▶ Records provided
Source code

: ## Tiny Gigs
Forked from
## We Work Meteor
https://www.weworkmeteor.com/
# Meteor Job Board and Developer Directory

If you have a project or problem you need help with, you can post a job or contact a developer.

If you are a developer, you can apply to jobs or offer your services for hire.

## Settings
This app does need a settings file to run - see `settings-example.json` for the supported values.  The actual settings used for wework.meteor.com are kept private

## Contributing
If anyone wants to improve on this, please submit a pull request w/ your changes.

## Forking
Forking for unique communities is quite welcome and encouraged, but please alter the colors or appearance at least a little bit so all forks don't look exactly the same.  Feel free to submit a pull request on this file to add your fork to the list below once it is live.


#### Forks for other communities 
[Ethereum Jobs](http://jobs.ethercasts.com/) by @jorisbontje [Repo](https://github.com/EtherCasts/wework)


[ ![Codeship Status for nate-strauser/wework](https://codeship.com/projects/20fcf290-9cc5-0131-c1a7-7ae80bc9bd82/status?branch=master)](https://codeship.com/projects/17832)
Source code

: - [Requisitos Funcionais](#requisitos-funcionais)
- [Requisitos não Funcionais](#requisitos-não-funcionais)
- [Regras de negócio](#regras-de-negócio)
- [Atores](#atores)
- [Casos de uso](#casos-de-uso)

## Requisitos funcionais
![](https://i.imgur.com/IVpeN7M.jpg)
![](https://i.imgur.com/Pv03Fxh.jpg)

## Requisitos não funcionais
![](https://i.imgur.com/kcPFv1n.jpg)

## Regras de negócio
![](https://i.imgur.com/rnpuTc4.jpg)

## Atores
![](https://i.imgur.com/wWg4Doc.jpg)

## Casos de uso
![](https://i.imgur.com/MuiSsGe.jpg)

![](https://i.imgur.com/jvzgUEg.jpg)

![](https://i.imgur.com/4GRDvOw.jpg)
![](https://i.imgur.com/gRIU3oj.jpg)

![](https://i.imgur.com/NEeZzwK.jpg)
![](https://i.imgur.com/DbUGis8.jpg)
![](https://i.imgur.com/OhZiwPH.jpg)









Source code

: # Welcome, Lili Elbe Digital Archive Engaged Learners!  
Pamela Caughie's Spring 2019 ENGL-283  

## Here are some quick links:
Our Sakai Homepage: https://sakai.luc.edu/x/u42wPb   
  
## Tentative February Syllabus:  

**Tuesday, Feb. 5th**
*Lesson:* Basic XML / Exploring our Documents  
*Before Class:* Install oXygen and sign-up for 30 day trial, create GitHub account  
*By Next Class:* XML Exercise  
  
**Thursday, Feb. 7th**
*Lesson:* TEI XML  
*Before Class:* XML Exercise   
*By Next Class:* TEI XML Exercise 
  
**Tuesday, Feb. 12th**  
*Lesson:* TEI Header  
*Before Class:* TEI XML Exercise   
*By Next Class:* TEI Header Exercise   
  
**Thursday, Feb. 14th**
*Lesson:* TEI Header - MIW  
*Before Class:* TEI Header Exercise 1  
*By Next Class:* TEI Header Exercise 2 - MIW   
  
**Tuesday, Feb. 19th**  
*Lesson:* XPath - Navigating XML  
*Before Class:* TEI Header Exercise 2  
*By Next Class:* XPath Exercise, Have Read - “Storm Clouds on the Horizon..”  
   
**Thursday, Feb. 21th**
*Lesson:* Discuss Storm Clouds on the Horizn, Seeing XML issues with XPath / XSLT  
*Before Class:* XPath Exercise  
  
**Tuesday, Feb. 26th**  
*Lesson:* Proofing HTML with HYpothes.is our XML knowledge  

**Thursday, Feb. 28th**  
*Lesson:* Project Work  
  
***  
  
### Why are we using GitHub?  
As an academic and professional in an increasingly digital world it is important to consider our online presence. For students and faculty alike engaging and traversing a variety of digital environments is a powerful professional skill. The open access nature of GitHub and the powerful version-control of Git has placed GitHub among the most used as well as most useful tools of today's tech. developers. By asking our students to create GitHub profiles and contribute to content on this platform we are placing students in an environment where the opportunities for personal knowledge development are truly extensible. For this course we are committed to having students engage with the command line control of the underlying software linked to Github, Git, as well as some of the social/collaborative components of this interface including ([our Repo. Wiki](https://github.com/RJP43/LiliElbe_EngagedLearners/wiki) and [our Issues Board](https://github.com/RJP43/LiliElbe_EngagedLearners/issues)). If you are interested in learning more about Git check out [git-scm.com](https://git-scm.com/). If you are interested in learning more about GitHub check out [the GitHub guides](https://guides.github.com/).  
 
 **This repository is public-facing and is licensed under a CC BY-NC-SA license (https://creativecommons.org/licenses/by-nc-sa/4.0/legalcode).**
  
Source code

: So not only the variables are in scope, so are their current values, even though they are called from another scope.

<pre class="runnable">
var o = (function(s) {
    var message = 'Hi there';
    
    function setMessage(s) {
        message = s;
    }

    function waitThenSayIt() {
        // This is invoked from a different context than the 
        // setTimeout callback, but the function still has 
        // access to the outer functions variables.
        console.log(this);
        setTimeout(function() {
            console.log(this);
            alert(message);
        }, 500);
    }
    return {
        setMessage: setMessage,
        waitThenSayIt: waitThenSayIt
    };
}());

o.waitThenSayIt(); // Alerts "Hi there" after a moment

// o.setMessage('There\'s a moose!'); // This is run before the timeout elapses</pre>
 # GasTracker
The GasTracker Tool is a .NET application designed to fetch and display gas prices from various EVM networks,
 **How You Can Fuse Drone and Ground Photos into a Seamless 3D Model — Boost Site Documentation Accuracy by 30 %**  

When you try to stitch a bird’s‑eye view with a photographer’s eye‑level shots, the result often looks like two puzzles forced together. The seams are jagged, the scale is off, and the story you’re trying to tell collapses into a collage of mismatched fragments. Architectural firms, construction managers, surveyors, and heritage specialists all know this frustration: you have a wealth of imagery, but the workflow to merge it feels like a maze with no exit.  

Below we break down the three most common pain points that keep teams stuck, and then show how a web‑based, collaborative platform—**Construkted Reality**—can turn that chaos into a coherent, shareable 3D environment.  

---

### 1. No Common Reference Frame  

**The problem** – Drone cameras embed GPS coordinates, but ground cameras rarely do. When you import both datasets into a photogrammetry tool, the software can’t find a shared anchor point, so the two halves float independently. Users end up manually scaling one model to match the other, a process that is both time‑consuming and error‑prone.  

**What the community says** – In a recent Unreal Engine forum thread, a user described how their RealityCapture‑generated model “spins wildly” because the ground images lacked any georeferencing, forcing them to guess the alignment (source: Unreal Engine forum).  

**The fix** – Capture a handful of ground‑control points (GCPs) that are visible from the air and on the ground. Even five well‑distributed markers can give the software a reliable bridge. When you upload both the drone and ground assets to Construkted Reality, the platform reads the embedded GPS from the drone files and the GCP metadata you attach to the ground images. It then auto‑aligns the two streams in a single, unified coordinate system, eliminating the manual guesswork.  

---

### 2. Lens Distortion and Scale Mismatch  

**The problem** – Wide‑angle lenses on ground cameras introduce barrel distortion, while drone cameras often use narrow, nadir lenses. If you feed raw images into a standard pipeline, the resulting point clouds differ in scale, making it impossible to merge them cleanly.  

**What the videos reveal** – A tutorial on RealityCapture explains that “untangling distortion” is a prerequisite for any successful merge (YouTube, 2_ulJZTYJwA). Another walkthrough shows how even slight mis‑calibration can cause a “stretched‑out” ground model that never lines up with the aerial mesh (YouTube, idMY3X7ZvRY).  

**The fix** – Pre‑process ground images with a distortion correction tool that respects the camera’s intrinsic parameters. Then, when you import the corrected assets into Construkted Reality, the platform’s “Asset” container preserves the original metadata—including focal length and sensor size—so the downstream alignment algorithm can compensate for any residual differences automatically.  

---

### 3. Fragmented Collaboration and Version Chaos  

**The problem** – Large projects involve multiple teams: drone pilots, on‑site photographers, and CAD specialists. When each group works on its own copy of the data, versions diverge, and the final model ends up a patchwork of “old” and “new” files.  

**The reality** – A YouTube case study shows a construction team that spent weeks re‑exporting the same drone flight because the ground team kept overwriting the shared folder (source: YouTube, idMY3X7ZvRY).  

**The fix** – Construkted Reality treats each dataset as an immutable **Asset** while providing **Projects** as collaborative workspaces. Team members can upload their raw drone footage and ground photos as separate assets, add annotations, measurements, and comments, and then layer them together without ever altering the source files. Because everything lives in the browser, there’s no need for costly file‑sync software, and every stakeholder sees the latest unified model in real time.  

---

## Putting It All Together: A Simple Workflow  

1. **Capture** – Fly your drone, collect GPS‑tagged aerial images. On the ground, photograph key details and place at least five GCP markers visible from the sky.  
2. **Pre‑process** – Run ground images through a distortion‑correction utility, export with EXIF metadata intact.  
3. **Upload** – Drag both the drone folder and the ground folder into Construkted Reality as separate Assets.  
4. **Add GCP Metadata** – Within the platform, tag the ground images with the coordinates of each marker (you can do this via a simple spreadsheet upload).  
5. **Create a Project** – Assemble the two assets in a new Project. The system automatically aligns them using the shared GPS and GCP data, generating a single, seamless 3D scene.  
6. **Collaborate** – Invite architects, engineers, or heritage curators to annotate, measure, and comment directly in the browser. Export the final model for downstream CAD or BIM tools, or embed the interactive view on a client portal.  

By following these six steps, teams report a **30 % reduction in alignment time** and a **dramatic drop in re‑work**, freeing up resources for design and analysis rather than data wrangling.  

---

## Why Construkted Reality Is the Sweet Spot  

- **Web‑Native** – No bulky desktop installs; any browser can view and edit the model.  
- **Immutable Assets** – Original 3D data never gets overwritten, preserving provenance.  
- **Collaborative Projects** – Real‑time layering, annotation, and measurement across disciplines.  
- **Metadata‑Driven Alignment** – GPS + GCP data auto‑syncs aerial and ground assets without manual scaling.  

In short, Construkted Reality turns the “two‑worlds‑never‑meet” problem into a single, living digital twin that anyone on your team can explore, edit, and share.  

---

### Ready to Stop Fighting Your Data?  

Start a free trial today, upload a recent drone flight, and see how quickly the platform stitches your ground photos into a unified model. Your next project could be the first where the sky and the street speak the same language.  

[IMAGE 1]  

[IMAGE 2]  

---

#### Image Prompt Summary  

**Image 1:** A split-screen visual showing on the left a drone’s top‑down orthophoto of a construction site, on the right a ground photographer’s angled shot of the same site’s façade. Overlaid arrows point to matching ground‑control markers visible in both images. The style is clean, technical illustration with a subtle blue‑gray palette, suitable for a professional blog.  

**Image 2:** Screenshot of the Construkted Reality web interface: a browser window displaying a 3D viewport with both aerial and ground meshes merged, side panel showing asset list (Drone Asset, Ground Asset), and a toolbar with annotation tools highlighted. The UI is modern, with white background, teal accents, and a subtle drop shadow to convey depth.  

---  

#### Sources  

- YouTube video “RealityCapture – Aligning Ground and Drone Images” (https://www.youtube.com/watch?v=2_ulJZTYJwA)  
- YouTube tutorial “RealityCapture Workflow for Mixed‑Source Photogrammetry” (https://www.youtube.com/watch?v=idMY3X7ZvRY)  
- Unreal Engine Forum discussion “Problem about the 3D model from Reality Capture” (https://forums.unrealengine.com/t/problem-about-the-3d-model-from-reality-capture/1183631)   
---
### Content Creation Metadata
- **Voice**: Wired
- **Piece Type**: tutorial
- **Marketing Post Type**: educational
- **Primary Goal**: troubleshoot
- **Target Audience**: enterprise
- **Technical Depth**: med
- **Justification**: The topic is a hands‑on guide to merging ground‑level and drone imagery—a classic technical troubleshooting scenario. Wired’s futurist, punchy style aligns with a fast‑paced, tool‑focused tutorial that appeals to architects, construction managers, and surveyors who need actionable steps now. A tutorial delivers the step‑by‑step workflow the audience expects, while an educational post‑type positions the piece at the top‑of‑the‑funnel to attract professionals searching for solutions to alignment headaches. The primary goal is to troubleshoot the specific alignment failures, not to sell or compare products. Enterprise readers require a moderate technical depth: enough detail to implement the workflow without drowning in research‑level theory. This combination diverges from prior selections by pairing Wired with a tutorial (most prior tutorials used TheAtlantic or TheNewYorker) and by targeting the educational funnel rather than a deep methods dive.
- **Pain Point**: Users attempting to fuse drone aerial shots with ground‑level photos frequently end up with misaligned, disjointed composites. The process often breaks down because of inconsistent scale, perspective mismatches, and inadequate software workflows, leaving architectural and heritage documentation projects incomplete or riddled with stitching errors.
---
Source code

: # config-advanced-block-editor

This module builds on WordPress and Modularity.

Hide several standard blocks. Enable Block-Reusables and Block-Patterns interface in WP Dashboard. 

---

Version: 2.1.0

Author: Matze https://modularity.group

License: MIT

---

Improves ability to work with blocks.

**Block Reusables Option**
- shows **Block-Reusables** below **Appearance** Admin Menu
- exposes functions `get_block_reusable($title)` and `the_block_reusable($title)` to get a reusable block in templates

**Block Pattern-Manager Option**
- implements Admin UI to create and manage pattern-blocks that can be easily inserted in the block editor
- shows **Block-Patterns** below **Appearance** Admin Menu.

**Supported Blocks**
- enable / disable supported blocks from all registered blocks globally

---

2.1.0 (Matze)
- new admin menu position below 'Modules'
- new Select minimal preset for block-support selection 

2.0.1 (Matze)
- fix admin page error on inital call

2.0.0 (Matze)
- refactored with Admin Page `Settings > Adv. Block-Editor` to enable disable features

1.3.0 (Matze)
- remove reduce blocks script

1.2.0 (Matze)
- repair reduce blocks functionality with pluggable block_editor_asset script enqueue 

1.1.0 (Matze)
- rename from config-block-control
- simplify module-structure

▶ About this exercise
Rewrite everything from the start of the records down to the line containing "If anyone wants", swapping "pull request" for "merge request" and leaving all else unchanged.

▶ Reply to the task
Source code

: ## Tiny Gigs
Forked from
## We Work Meteor
https://www.weworkmeteor.com/
# Meteor Job Board and Developer Directory

If you have a project or problem you need help with, you can post a job or contact a developer.

If you are a developer, you can apply to jobs or offer your services for hire.

## Settings
This app does need a settings file to run - see `settings-example.json` for the supported values.  The actual settings used for wework.meteor.com are kept private

## Contributing
If anyone wants to improve on this, please submit a merge request w/ your changes.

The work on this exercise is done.